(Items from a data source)
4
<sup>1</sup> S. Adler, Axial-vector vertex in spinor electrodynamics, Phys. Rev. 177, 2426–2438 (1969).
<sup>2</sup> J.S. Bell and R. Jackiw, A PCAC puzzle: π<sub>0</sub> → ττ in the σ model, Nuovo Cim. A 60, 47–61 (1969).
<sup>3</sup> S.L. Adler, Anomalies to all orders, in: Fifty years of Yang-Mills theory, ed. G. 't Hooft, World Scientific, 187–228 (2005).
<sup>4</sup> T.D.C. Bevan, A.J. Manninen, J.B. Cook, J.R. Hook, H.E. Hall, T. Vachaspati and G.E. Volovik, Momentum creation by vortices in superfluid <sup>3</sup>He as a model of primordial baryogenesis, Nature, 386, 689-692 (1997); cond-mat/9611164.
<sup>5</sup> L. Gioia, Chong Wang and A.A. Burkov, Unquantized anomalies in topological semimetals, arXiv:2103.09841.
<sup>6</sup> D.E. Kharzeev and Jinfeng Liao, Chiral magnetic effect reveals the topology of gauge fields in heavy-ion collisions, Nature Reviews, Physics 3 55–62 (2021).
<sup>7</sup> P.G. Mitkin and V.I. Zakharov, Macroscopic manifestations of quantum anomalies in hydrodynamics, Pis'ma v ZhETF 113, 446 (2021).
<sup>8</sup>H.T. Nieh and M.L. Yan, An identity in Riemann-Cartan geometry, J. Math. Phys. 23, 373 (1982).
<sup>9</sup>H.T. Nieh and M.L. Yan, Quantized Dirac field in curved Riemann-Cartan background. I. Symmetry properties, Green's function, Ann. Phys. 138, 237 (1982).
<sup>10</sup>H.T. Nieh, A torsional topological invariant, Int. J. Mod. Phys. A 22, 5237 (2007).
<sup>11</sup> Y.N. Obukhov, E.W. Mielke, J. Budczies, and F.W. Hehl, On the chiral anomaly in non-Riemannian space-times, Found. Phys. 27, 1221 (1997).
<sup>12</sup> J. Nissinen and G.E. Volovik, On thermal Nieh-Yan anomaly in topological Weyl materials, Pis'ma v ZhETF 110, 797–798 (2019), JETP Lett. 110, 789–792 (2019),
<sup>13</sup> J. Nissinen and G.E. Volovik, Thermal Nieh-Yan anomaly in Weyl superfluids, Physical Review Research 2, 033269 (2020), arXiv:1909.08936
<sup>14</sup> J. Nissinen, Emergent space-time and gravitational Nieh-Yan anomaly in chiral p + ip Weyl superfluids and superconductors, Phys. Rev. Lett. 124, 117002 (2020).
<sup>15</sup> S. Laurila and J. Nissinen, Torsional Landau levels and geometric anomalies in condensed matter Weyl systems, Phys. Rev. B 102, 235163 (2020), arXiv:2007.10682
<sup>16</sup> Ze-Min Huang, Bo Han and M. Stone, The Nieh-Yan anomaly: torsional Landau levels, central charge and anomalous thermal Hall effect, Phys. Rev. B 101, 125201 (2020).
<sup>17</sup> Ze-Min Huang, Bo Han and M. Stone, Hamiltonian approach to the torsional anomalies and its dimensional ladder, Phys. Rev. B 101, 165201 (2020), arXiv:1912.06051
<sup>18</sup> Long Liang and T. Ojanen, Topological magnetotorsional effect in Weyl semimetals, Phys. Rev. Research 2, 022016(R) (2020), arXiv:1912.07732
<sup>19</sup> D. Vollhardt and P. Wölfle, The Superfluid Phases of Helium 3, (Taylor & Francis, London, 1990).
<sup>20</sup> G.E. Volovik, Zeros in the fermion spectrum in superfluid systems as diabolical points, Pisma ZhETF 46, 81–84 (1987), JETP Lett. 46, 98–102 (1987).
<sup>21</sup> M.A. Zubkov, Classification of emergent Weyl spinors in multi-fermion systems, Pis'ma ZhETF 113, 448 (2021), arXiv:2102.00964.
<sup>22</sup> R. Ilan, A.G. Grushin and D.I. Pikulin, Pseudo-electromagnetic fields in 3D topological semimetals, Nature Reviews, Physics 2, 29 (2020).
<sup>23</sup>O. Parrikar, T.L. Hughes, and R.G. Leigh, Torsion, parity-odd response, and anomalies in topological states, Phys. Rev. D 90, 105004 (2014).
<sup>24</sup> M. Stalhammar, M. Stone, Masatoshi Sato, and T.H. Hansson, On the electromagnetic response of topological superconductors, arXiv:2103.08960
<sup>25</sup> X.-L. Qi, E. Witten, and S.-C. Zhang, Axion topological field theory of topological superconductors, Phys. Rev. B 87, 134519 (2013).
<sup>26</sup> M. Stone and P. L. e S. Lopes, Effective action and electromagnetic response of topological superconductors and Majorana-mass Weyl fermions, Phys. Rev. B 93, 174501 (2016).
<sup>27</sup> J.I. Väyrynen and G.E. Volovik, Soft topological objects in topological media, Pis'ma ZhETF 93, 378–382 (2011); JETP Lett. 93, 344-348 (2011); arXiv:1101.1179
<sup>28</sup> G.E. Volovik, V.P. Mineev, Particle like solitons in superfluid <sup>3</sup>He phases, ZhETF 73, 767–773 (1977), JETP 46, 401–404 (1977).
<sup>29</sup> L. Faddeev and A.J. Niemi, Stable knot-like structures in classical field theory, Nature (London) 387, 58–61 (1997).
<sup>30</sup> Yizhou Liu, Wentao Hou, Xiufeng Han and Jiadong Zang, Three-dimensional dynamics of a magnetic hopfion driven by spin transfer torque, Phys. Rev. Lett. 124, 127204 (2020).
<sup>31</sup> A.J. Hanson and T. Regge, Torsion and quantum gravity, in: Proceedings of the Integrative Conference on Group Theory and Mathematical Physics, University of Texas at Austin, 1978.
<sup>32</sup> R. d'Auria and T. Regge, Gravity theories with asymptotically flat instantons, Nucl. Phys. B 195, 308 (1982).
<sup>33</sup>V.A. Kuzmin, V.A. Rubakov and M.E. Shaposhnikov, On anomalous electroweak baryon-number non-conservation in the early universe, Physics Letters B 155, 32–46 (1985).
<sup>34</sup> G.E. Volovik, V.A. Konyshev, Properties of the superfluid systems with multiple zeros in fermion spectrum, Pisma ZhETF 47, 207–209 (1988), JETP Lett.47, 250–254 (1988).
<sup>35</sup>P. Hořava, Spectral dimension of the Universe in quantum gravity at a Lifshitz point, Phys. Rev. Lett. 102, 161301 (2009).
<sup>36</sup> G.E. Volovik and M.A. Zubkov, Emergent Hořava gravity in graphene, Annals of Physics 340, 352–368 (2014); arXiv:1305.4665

What to work on
Return verbatim each line from the one that mentions "<sup>34</sup> G.E. Volovik, V.A." to the end of the entries, inclusive.

Response to the task
<sup>34</sup> G.E. Volovik, V.A. Konyshev, Properties of the superfluid systems with multiple zeros in fermion spectrum, Pisma ZhETF 47, 207–209 (1988), JETP Lett.47, 250–254 (1988).
<sup>35</sup>P. Hořava, Spectral dimension of the Universe in quantum gravity at a Lifshitz point, Phys. Rev. Lett. 102, 161301 (2009).
<sup>36</sup> G.E. Volovik and M.A. Zubkov, Emergent Hořava gravity in graphene, Annals of Physics 340, 352–368 (2014); arXiv:1305.4665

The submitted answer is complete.